Я достал огрызок карандаша, и Роберт, вернувшись на стол, придвинул к свету лист бумаги.
— Мы однажды говорили о моей зрительной памяти… — замялся он, занося карандаш.
— Которой завидует даже сэр Авант?
— Именно! — Роберт расцвел. — Вчера в кабинете губернатора я случайно увидел карту на стене…
— И вы запомнили ее! — ахнул я.
— Ее, правда, тут же зашторил комиссар… — кокетничал Роберт, быстро рисуя подробную портулану Карамелии и части Павиании, примыкающей к Кукурузному проливу.
Нет, что за удивительный попугай! Через минуту он отложил карандаш, недовольно поглядел на свое художество и лапой толкнул карту в мою сторону.
— Ладно, пойдет… Теперь, сэр Бормалин, я улетучиваюсь. — Он сделал тренировочный круг по камере, задевая стены крылом, и вернулся на стол. — Мы с моим другом со дня на день попробуем вас выручить. У нас есть несколько идей. Одна, например, требует чисто гимнастических навыков. Вы с гимнастикой на короткой ноге?
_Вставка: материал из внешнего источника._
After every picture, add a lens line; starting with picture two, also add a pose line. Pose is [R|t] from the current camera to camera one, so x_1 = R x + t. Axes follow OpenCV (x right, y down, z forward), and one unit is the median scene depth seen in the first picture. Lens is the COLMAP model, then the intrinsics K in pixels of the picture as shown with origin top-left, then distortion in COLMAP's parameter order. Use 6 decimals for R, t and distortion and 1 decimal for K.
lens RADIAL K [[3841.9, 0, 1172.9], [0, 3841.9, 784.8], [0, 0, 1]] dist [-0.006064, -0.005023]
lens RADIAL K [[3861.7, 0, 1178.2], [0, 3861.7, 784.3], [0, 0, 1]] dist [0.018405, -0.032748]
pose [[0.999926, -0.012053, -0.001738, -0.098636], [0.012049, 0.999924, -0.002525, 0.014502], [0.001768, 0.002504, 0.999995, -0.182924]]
— Скорее на длинной, — признался я, краснея. Ведь была же у нас гимнастическая секция, а я и ее обходил стороной!
— Время у вас есть, — успокоил меня Роберт. — Изучайте карту, занимайтесь гимнастикой… Это вам скоро пригодится. И главное, не падайте духом!
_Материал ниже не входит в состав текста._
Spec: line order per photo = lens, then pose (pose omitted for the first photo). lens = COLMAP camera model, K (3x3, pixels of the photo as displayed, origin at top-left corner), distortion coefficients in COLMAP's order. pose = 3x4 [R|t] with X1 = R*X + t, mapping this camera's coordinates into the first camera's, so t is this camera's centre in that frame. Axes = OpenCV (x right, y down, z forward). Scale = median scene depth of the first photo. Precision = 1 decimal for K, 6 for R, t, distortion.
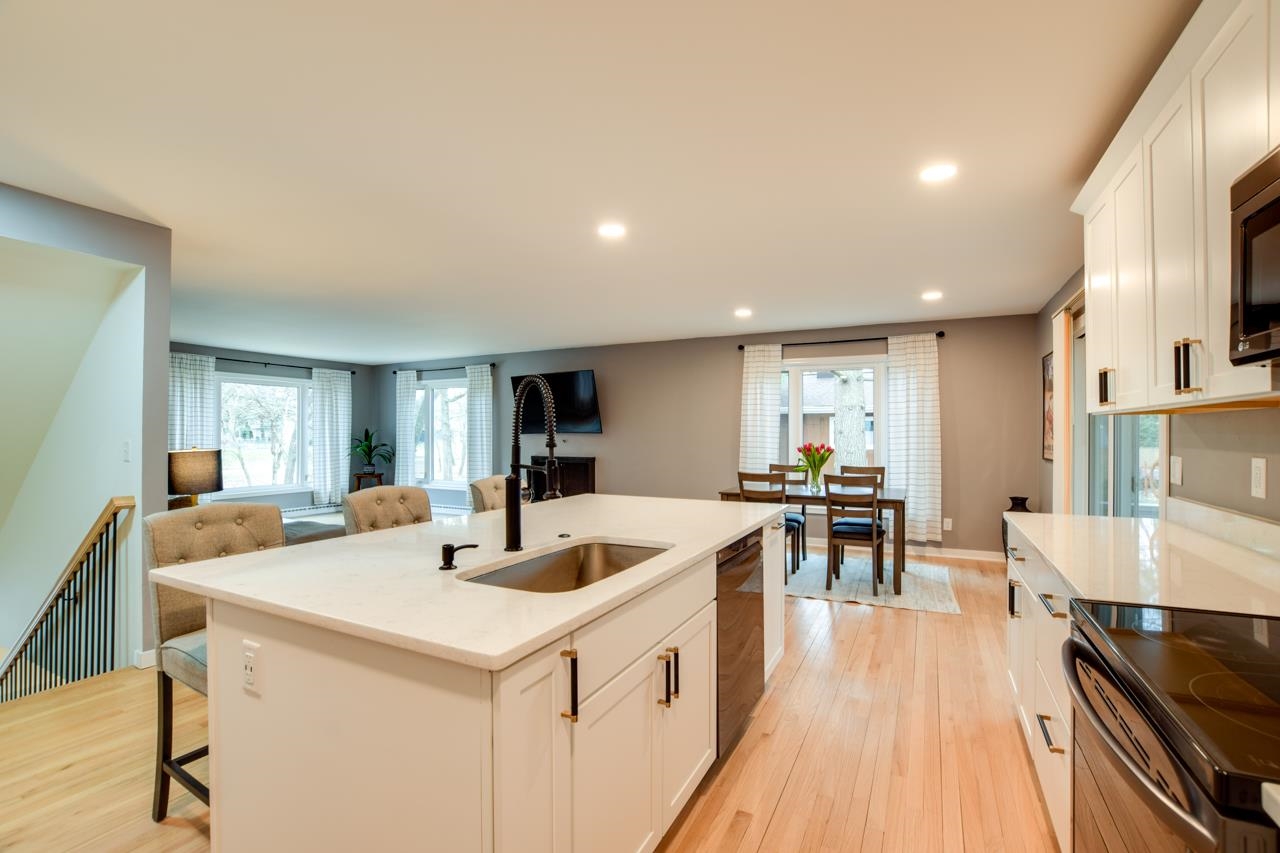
lens RADIAL K [[565.6, 0, 645.5], [0, 565.6, 428.8], [0, 0, 1]] dist [-0.029168, -0.000273]
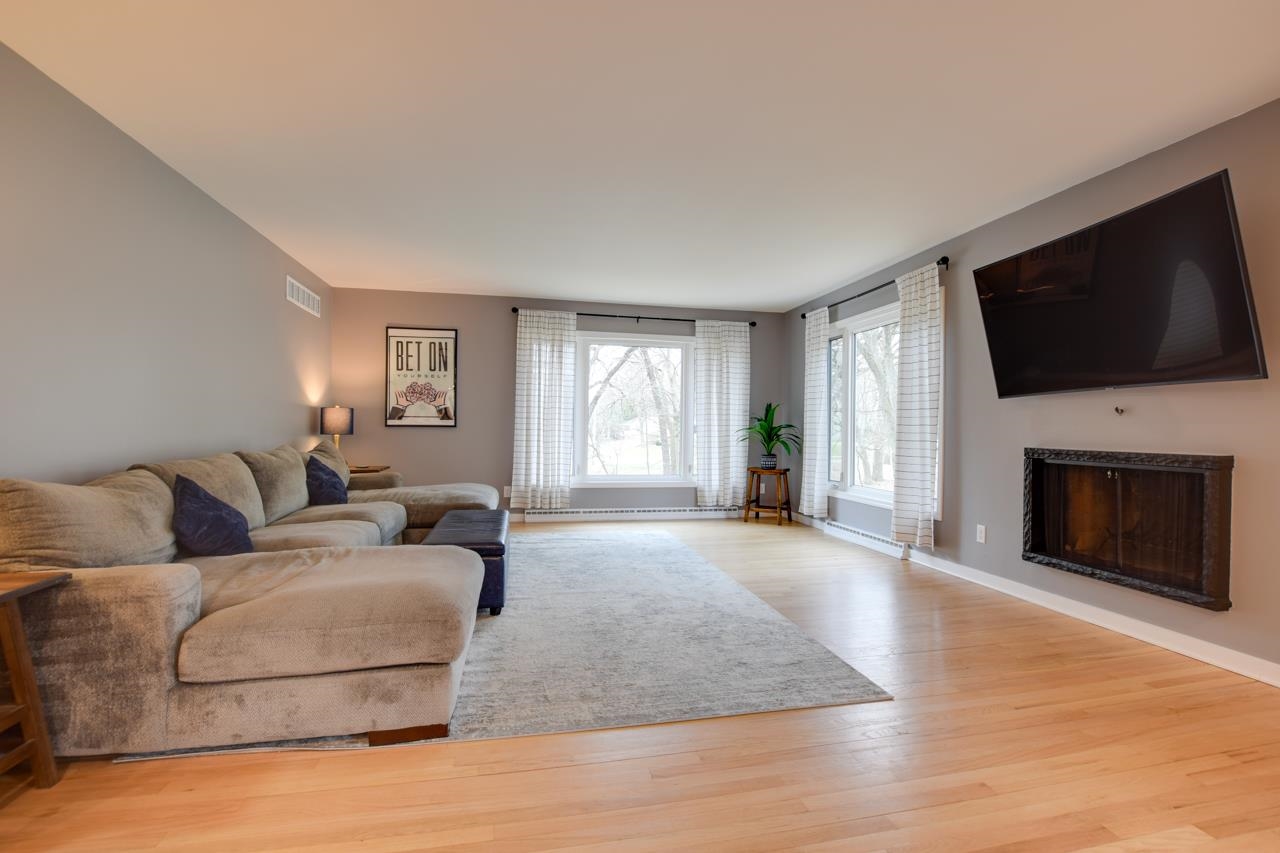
lens RADIAL K [[573.5, 0, 648.0], [0, 573.5, 427.9], [0, 0, 1]] dist [-0.029160, 0.000559]
pose [[0.631834, 0.008510, -0.775057, -0.054242], [-0.006807, 0.999962, 0.005430, 0.033763], [0.775074, 0.001845, 0.631868, 0.541964]]
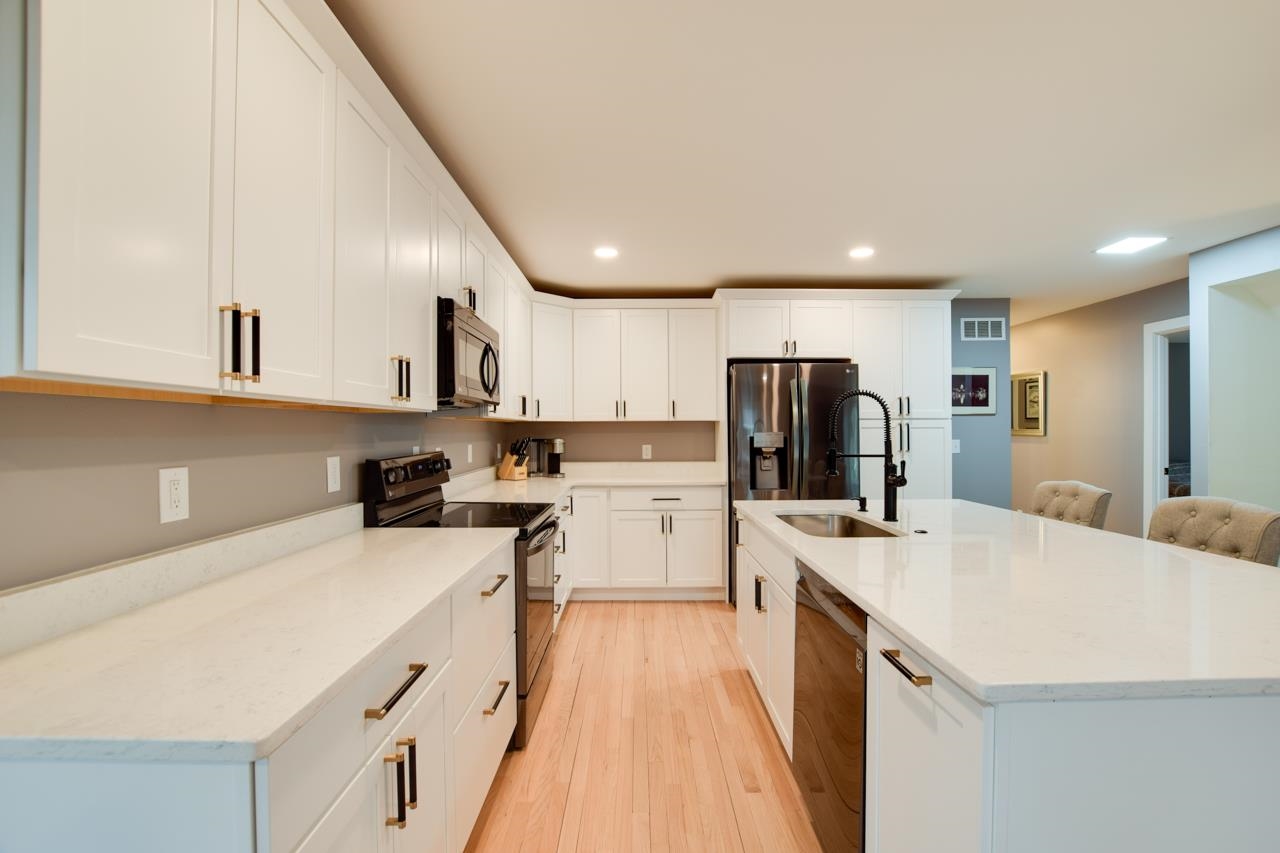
lens RADIAL K [[565.6, 0, 645.5], [0, 565.6, 428.8], [0, 0, 1]] dist [-0.029168, -0.000273]
pose [[-0.886043, 0.001987, -0.463599, 0.212628], [0.006347, 0.999949, -0.007845, 0.002337], [0.463560, -0.009893, -0.886010, 0.463825]]
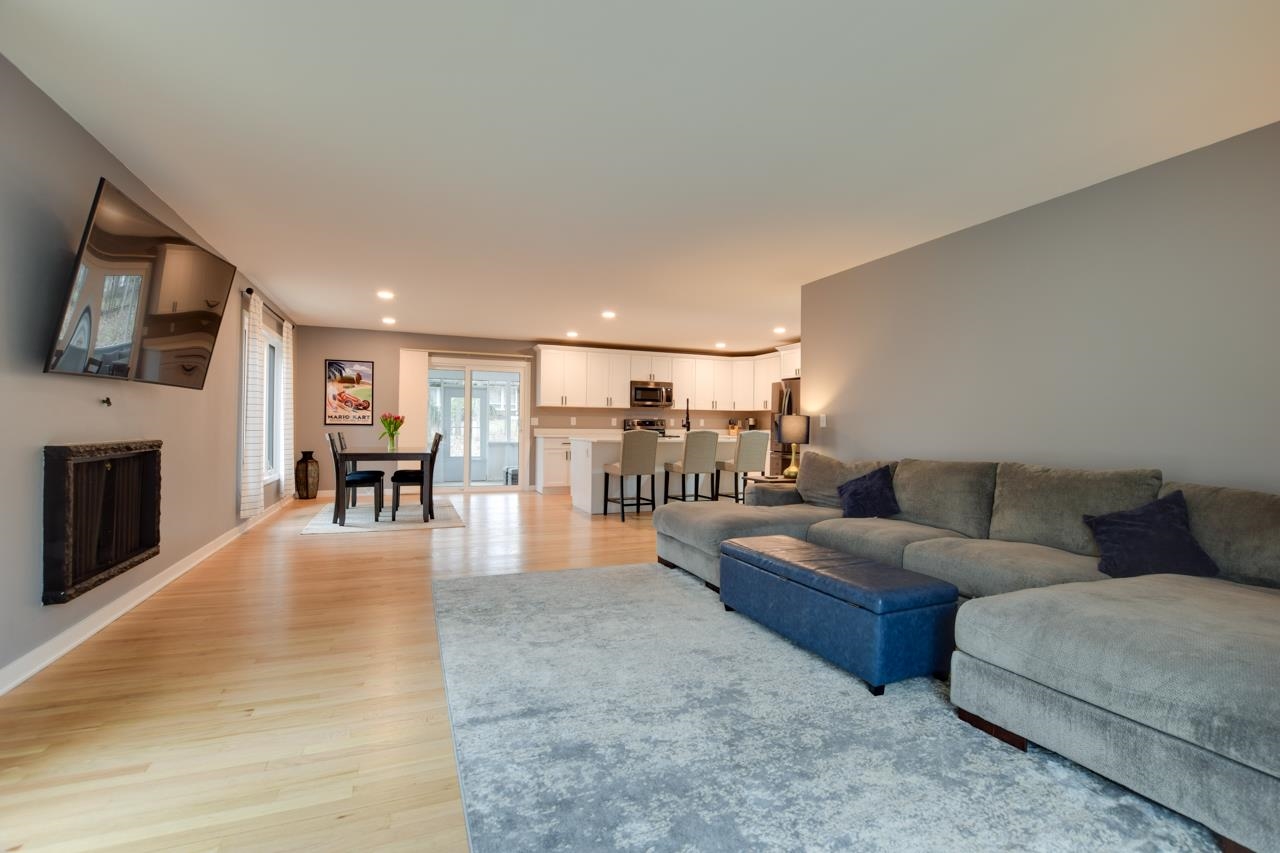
lens RADIAL K [[573.5, 0, 648.0], [0, 573.5, 427.9], [0, 0, 1]] dist [-0.029160, 0.000559]
pose [[-0.761870, -0.013186, 0.647596, -0.681944], [-0.015368, 0.999879, 0.002279, 0.030877], [-0.647548, -0.008216, -0.761980, 1.095677]]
Он взял напильник, поднял воротник пиджака и протиснулся сквозь прутья решетки. И уже оттуда, со свободы, признался мне:
— Знаете, сэр Бормалин, мне нет-нет да померещится: «Дай! Дай пятерку!» Скучаю я без Гарри. — И Роберт исчез в прохладной карамельной ночи, насквозь пронизанной таинственным светом луны, которая отчужденно стояла в дальнем своем далеке. Усилием воли я перестал обращать на нее внимание и сидел над картой до тех пор, пока не догорела свеча. А потом снова пошел снег…
Глава 4
Опознание
Второй день заключения начался с повального обыска. Семеро стражников повалили топчан, табурет и стол, предварительно отвинтив их от металлических скоб, и стали исследовать сначала саму мебель, разбирая ее, ковыряя шомполом и простукивая, а потом и участок пола, на котором мебель стояла. Несолоно хлебавши они привинтили все обратно, отряхнулись и вышли один за другим. Остался лишь унтер, да из коридора в камеру торчали два неизменных дула.
— После завтрака у тебя опознание, — неофициально сказал унтер. — Звонили из губернаторской резиденции и предупредили. Так что будь готов. Жалобы есть?
— Прогуляться бы! — вздохнул я.
— Еще нагуляешься, — пообещал унтер и вышел за завтраком, оставляя меня под присмотром нарезных стволов. Пока он ходил, дверь оставалась приоткрытой, и получившийся сквознячок напомнил мне метель… сугробы… печальные морды лошадей, заносимых снежком…
Полдня потом я прислушивался к звукам в коридоре, вскакивая на шаги и голоса, но все это было не ко мне. Опознание прибыло только после обеда. Зато это было всем опознаниям опознание.